Waukesha County Circuit Court Judge Michael Bohren last month ordered Weier to spend 25 years in a mental institution in Winnebago, Wis.
On Thursday morning, he imposed a stiffer penalty on Geyser and sentenced her to 40 years in a mental facility, the maximum punishment sought by prosecutors. Defense attorneys had pushed for a conditional release.
Geyser will serve her sentence at a mental institution in Winnebago, Wis., where she has been since 2016.

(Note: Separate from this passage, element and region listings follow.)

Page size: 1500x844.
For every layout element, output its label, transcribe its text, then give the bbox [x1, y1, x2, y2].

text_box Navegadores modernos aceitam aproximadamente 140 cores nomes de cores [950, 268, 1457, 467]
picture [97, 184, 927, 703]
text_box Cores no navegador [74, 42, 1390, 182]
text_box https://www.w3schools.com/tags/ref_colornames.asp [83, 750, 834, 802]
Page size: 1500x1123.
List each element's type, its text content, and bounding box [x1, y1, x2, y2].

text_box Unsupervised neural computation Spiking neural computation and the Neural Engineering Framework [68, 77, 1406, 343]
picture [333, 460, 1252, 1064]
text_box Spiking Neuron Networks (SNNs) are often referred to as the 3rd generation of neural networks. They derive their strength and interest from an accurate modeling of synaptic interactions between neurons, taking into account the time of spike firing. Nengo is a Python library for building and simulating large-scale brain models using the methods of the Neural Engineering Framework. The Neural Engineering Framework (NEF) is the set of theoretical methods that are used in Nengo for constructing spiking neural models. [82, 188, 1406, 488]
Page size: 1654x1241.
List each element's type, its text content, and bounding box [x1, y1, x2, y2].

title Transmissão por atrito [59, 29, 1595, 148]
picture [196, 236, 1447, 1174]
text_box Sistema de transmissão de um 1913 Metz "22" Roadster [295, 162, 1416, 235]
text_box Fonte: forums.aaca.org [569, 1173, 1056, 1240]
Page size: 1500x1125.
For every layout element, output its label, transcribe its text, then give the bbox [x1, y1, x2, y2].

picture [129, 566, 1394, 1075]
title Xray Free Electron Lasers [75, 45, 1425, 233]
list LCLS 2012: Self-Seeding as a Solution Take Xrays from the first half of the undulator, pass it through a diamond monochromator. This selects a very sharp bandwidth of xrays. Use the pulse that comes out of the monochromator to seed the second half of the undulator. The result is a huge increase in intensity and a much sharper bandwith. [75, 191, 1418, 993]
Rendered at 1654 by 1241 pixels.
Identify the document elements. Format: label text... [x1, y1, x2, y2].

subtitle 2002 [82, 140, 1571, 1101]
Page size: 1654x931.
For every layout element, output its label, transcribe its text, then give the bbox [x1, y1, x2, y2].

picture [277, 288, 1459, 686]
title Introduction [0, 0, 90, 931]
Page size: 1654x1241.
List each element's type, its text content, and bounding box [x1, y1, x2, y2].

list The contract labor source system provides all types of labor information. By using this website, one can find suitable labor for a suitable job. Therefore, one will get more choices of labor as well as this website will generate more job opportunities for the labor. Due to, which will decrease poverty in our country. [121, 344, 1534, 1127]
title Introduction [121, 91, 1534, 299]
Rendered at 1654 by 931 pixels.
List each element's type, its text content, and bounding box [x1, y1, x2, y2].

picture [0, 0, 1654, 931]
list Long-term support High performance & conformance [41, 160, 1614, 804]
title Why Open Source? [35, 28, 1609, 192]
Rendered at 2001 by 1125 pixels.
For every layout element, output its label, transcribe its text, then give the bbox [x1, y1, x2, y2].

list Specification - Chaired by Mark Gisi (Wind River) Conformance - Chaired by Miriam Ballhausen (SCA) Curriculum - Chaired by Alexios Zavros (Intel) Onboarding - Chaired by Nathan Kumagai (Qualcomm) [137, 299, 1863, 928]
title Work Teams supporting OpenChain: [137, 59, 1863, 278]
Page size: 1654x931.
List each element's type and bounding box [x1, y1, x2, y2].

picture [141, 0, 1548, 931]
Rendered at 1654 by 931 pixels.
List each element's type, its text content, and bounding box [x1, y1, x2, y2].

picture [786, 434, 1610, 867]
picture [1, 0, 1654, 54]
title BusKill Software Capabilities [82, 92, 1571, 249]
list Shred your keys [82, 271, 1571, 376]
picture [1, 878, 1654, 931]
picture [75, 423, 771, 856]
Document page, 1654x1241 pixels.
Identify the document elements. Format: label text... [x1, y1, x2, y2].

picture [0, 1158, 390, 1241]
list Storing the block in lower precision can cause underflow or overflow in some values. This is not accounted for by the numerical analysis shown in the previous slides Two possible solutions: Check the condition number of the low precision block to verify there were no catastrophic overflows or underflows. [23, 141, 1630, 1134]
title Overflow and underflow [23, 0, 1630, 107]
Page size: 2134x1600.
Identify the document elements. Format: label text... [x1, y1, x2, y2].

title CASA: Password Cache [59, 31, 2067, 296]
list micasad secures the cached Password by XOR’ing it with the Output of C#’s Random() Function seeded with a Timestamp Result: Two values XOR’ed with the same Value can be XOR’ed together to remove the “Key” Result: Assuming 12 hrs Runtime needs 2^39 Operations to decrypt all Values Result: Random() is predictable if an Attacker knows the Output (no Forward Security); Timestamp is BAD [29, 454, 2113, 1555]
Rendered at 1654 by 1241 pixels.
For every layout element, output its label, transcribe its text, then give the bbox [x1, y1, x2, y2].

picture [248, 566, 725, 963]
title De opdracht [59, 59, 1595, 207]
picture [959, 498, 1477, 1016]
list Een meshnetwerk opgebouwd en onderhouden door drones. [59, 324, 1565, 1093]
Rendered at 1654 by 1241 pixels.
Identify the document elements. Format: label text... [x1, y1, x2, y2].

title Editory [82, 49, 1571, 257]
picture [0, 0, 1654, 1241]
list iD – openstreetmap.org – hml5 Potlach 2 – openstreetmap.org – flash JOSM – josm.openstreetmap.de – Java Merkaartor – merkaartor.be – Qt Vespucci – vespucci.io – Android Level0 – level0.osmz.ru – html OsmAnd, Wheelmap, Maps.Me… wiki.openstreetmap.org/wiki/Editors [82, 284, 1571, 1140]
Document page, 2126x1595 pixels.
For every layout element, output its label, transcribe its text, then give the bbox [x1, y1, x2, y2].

“What we can’t forget is that this was an attempted murder. It would’ve been murder but just for simply time and the way the interference of what you might say serendipity occurred, the knife wound wasn’t placed in the exact way to kill her…she didn’t bleed to death and someone found her,” Judge Bohren said before handing down the sentence.
Geyser attended the sentencing hearing wearing her hair in a pony tail with glasses and a blue shirt. Her attorney Anthony Cotton asked the judge if her shackles could be removed for the hearing, but he denied the request.
The 15-year-old broke down in tears while giving a statement to the court.
“I just want everyone to let Bella and her family know how sorry [ I am]. I never meant for this to happen and I hope that she’s doing well,” Geyser said through sobs, referring to Leutner.
Three psychologists and the director of forensic services at the Winnebago mental health institution took the stand and answered questions about their evaluations of Geyser. The first psychologist, Dr. Brooke Lundbohm, said she supported Geyser’s “special plea.”